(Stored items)
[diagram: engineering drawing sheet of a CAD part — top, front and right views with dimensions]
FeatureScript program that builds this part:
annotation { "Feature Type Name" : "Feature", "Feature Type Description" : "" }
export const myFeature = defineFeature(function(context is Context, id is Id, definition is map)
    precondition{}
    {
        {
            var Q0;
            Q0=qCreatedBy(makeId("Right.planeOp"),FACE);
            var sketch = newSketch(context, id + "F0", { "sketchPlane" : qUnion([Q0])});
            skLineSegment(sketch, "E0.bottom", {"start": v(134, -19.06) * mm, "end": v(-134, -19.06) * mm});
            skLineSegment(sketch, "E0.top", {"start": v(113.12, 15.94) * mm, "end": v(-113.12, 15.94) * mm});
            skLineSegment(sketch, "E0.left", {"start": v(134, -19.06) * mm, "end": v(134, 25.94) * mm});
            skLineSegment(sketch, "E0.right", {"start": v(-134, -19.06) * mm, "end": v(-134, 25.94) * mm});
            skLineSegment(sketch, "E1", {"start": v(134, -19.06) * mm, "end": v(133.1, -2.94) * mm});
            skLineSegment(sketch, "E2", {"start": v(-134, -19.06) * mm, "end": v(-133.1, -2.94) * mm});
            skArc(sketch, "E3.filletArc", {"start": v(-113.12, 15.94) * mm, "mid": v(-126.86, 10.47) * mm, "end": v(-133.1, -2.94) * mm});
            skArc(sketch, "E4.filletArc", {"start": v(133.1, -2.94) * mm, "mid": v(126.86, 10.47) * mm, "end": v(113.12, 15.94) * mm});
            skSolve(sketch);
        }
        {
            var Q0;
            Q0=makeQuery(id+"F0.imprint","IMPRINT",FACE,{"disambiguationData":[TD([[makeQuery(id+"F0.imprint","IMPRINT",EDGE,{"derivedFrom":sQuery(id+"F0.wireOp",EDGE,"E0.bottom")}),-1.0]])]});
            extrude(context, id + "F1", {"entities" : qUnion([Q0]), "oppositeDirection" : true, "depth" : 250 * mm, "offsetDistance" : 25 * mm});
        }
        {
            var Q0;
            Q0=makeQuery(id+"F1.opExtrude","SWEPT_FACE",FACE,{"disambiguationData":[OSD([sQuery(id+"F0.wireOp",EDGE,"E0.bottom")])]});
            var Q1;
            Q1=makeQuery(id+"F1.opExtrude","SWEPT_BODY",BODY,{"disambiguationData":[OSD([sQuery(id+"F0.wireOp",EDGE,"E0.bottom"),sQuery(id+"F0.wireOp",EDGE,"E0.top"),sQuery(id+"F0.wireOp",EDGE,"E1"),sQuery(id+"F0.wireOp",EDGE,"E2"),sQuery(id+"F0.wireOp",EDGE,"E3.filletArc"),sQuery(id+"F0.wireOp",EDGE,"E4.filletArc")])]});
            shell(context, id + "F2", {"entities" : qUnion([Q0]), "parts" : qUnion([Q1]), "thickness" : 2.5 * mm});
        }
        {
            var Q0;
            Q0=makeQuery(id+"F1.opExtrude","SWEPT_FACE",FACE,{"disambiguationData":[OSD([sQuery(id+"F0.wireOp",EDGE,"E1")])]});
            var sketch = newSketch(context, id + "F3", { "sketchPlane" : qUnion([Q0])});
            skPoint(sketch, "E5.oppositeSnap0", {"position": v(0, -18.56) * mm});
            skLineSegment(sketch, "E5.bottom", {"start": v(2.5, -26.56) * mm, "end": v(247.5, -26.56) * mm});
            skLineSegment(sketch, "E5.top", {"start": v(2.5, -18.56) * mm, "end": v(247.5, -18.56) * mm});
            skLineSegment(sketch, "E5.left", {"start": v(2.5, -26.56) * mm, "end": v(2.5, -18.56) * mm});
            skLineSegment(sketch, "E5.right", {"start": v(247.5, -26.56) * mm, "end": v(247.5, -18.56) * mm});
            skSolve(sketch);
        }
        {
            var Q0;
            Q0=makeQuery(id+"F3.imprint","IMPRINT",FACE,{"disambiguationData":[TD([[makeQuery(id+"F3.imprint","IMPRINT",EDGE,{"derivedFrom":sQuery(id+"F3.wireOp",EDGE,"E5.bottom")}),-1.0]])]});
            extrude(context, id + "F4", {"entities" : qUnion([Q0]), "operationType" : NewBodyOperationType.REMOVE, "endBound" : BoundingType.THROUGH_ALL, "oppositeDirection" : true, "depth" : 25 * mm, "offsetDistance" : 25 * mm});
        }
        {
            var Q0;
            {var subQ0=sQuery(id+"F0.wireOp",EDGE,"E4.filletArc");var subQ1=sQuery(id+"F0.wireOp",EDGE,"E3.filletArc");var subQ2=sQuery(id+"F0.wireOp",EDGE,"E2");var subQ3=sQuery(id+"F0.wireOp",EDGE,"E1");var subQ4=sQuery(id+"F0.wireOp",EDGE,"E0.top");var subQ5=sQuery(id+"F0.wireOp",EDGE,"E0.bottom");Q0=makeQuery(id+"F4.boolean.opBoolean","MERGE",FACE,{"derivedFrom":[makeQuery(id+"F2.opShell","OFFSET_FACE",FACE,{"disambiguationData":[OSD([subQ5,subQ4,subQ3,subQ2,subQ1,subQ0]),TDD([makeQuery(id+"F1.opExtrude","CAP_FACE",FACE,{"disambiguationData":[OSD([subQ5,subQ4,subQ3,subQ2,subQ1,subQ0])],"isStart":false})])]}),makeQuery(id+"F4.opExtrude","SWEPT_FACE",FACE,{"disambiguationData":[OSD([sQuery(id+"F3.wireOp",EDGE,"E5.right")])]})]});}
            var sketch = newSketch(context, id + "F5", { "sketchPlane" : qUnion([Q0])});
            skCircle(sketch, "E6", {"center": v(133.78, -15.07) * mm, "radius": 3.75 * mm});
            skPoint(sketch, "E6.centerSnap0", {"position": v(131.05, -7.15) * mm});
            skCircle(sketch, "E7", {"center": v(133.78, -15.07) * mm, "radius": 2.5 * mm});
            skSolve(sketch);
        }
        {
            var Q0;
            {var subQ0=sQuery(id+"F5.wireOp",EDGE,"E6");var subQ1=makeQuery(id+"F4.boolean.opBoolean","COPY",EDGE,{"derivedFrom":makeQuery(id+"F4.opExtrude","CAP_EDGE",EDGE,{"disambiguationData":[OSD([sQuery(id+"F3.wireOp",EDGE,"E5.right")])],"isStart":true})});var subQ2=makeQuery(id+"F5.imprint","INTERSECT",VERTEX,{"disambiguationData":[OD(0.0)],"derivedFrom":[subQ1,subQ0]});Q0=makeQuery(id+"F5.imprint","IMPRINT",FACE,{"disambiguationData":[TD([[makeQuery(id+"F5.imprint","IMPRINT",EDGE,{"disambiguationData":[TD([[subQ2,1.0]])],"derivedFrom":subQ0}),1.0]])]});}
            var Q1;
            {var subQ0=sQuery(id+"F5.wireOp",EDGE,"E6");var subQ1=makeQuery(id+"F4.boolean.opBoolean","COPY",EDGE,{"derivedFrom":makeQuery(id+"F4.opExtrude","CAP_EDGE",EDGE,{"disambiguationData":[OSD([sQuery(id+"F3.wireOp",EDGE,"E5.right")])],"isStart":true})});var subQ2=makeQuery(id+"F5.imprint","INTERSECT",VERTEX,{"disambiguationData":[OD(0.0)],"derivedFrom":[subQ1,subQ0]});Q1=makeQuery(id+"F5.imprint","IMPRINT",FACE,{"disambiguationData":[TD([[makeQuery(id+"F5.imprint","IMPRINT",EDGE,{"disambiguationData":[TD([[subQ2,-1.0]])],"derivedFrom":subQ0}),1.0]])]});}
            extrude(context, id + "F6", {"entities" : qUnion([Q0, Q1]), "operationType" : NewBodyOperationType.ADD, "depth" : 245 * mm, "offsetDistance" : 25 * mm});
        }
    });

YOUR GOAL
Can you copy the material word for word, starting at its first line and ending with the line that contains "v(-134, 25.94) *", including that line?

TASK SOLUTION
[diagram: engineering drawing sheet of a CAD part — top, front and right views with dimensions]
FeatureScript program that builds this part:
annotation { "Feature Type Name" : "Feature", "Feature Type Description" : "" }
export const myFeature = defineFeature(function(context is Context, id is Id, definition is map)
    precondition{}
    {
        {
            var Q0;
            Q0=qCreatedBy(makeId("Right.planeOp"),FACE);
            var sketch = newSketch(context, id + "F0", { "sketchPlane" : qUnion([Q0])});
            skLineSegment(sketch, "E0.bottom", {"start": v(134, -19.06) * mm, "end": v(-134, -19.06) * mm});
            skLineSegment(sketch, "E0.top", {"start": v(113.12, 15.94) * mm, "end": v(-113.12, 15.94) * mm});
            skLineSegment(sketch, "E0.left", {"start": v(134, -19.06) * mm, "end": v(134, 25.94) * mm});
            skLineSegment(sketch, "E0.right", {"start": v(-134, -19.06) * mm, "end": v(-134, 25.94) * mm});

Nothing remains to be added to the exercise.